Excerpted data: Begin

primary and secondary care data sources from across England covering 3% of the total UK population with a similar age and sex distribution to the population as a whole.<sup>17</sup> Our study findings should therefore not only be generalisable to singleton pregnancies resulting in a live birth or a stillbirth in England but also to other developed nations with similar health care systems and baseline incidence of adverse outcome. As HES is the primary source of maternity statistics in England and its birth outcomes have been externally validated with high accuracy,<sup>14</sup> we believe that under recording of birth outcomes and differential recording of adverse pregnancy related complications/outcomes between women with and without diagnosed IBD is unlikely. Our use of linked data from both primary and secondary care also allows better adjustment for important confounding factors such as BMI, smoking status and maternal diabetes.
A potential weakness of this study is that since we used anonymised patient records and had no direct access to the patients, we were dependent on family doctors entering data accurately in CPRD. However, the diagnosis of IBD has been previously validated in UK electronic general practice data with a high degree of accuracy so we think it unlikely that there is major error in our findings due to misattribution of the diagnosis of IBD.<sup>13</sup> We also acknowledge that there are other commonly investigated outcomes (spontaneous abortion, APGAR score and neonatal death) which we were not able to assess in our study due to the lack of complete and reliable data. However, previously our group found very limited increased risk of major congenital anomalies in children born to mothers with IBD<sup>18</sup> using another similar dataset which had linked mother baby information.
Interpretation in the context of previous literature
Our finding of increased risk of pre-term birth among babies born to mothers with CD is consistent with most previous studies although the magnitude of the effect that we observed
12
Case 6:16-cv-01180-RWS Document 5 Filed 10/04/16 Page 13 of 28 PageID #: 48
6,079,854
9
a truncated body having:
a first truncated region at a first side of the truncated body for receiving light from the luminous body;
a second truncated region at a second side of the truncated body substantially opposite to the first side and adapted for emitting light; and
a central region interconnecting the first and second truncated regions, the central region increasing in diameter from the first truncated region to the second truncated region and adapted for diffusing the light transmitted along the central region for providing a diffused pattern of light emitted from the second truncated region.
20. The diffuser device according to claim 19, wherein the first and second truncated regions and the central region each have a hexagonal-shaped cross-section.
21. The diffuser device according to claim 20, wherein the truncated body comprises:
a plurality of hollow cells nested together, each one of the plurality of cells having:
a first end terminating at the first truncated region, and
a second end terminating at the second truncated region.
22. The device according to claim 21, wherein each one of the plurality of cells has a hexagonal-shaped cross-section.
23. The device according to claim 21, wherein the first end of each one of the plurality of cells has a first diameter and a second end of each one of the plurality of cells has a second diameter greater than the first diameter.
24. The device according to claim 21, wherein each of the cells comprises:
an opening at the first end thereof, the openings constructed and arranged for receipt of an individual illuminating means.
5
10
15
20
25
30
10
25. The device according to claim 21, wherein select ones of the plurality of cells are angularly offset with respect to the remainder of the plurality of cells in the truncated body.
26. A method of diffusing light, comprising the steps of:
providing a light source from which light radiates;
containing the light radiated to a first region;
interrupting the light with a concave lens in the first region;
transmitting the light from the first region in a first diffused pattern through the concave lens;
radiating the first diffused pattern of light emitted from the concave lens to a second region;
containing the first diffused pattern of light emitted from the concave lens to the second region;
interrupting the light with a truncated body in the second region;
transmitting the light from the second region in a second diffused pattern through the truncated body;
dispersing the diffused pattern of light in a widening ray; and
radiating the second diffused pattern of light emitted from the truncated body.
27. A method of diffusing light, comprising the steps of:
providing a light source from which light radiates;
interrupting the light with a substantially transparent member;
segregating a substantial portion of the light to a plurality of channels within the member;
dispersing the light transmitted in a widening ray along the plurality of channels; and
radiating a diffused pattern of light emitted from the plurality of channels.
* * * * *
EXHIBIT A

Excerpted data: End

_Task prompt_:
Of the lines above, extract only those from the line with "containing the first" to the line with "transmitting the light from the second", both included, exactly as written.

_Solution to this task_:
containing the first diffused pattern of light emitted from the concave lens to the second region;
interrupting the light with a truncated body in the second region;
transmitting the light from the second region in a second diffused pattern through the truncated body;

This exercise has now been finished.